UK banks may need more taxpayer's cash, warns report
A new report has warned that as funding pressures mount UK banks might have to be bailed out yet again by the taxpayer.
The report, published by a think-tank called the New Economics Foundation (NEF), argues that the banking system is borrowing more than it is lending and that UK banks are facing what it labels a 'funding cliff'.
It states that in order to maintain existing levels of activity banks have to borrow £12bn a month, but that this figure could rise to £25bn a month next year.
"The public sector is likely, once again, to be asked to bail out the banks for the emerging funding gap," the report concluded.
The NEF also warned that the scale of proposed cuts to public spending "is being influenced by the likelihood of another wave of bank bail-outs".
The think-tank has called for the UK banking system to be radically reformed, including the imposition of a 'Robin Hood tax', which would see transactions taxed at source, as well as better regulation.

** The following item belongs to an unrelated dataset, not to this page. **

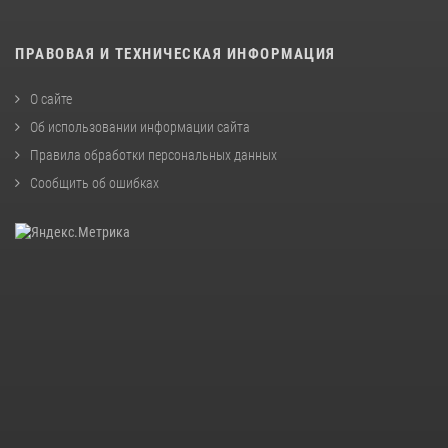
ПРАВОВАЯ И ТЕХНИЧЕСКАЯ ИНФОРМАЦИЯ
О сайте
Об использовании информации сайта
Правила обработки персональных данных
Сообщить об ошибках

It also wants a UK Community Reinvestment Act which would demand that banks lend money where they are prepared to take deposits.
Chancellor of the Exchequer George Osborne told Sky News that he was neither expecting nor had been given any indication that the banks would need further support from the British taxpayer.
The British Bankers Association argued that not all banks had received taxpayer's money, and those that had were paying a comensurate rate of interest for the bailout.